If the curve is f(x), and the area under the curve is A(x). We have dA = f(x)dx, where dx is a very tiny length on the X-axis, f(x)dx is the area of the very thin rectangle at x. dA means the very small change of function A from x to x+dx. From dA=f(x)dx, we have dA/dx = f(x). We call f(x) the derivative of function A.

To calculate the derivative of A: \frac {dA}{dx} as \frac{A(x+dx)-A(x)}{dx}. By some transformation we can get the result. For example, A(x) = x^2, \frac{dA}{dx} = \frac{(x+dx)^2-x^2}{dx} = \frac{2xdx + d^2x}{dx}= 2x + dx. Since dx is very small, so \frac{dA}{dx} = 2x.

Don't think dx as infinitely small, but think of it as a comparatively small value.

Derivative Rules

Three rules of derivative.

  • Constant rule: f'(x) = 0
  • Sum rule: (\alpha f(x)+ \beta g(x))' = \alpha f'(x) + \beta g'(x)
  • Product rule: (f(x)g(x))' = f'(x)g(x) + f(x)g'(x)
  • Quotient rule: \left({\frac {f(x)}{g(x)}}\right)'={\frac {f'(x)g(x)-f(x)g'(x)}{g^{2}(x)}}
  • Chain rule: (f(g(x)))' = f'(g(x))g'(x)

Mathimatical Constant

A simple definition of the mathimatical constant e is (e^x)' = e^x.

Implicit Differentiation

For example, f(x, y)=g(x, y). From this equation, we cannot directly see a form of y=.... We cannot directly calculate the derivative. What we know is this equation defines a curve (or some dots or something) in the plane.

We can conclude f'(x, y)=g'(x, y). Two questions needs to be answered.

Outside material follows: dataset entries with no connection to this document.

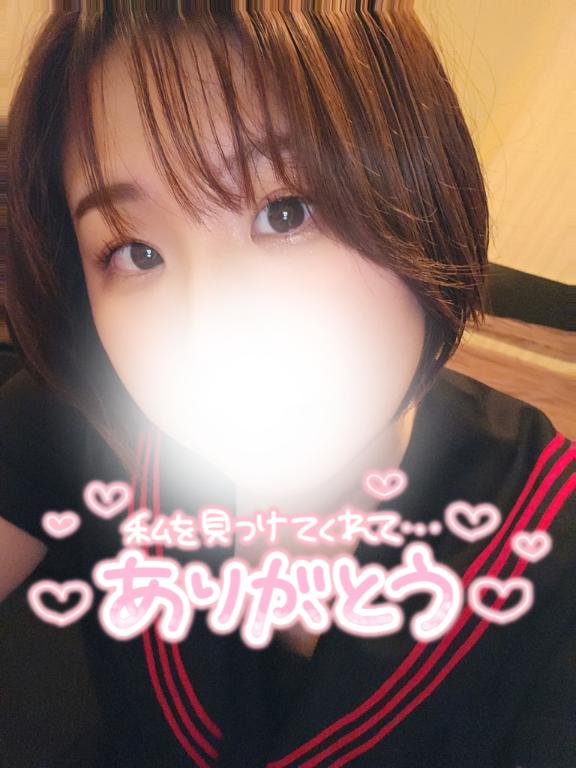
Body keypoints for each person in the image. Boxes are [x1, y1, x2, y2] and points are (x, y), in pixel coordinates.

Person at [1, 2, 574, 766]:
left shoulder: (546, 544)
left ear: (422, 192)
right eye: (136, 253)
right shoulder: (87, 416)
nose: (209, 328)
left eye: (285, 211)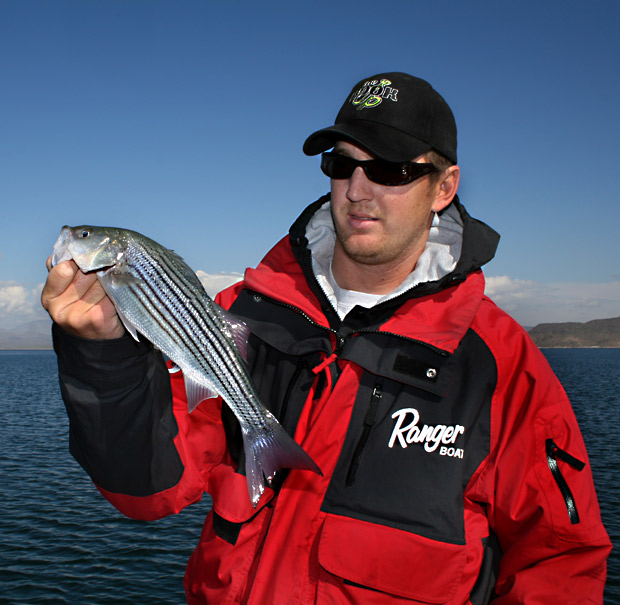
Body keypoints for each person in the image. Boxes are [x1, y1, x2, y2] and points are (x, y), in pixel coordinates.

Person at [42, 72, 611, 604]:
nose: (359, 188)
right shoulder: (240, 317)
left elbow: (560, 559)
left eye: (391, 170)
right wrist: (102, 354)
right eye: (342, 164)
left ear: (444, 188)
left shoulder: (502, 364)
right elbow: (145, 490)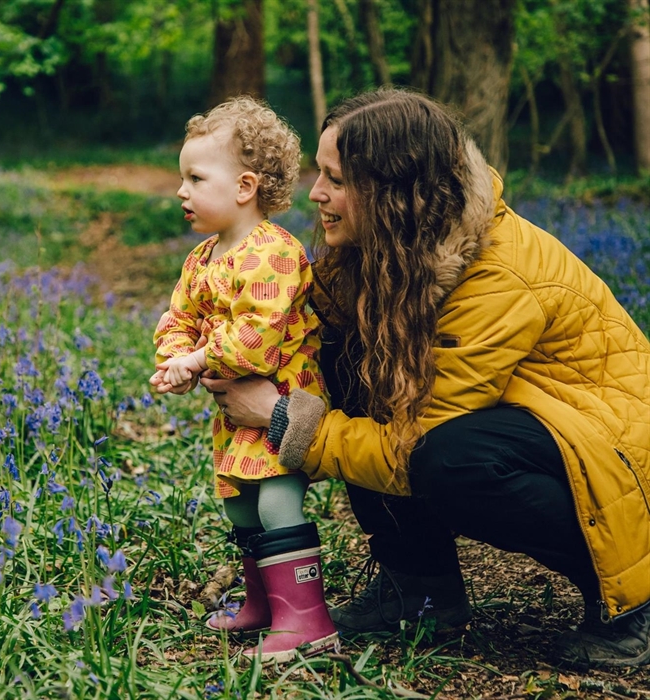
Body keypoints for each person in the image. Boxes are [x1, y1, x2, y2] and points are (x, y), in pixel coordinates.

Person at [201, 88, 650, 670]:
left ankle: (635, 600)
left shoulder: (496, 278)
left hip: (613, 456)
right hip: (533, 419)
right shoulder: (389, 245)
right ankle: (420, 587)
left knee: (451, 461)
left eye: (335, 179)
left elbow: (408, 450)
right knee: (342, 350)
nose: (315, 194)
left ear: (392, 193)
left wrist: (283, 418)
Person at [150, 96, 338, 663]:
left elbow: (257, 339)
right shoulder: (201, 259)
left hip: (282, 406)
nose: (180, 191)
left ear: (244, 186)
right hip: (236, 416)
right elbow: (176, 318)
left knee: (278, 505)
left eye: (194, 177)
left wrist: (200, 361)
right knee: (241, 507)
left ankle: (306, 619)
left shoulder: (275, 254)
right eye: (180, 178)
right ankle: (263, 604)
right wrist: (176, 357)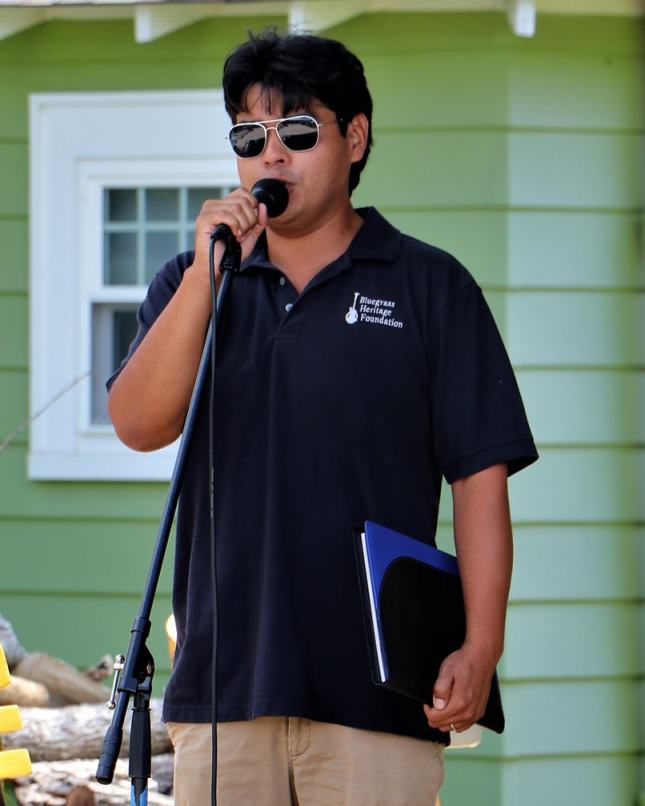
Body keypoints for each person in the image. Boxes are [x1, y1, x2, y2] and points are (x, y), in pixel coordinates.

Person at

  • Is f'(x, y) the derivative of x or y? It doesn't matter, since dy can be seen as a function of dx, and vice versa.
  • Why they still equal when calculate derivative? The curve defined by f(x, y)=g(x, y) constrain x and y to have a certain relationship. It might be the intervals, where f and g overlap. We don't need to consider single points overlaps since there is no derivative if they are scattered single points. Therefore, the equation is a definition of some curve in some intervals. As long as point (x, y) is on the curve, we have f(x, y)=g(x, y). Therefore, when we move a little bit f changes by df, which is f + df, on the right of the equation is g + dg. Since f=g and f +df = g + dg, df =dg.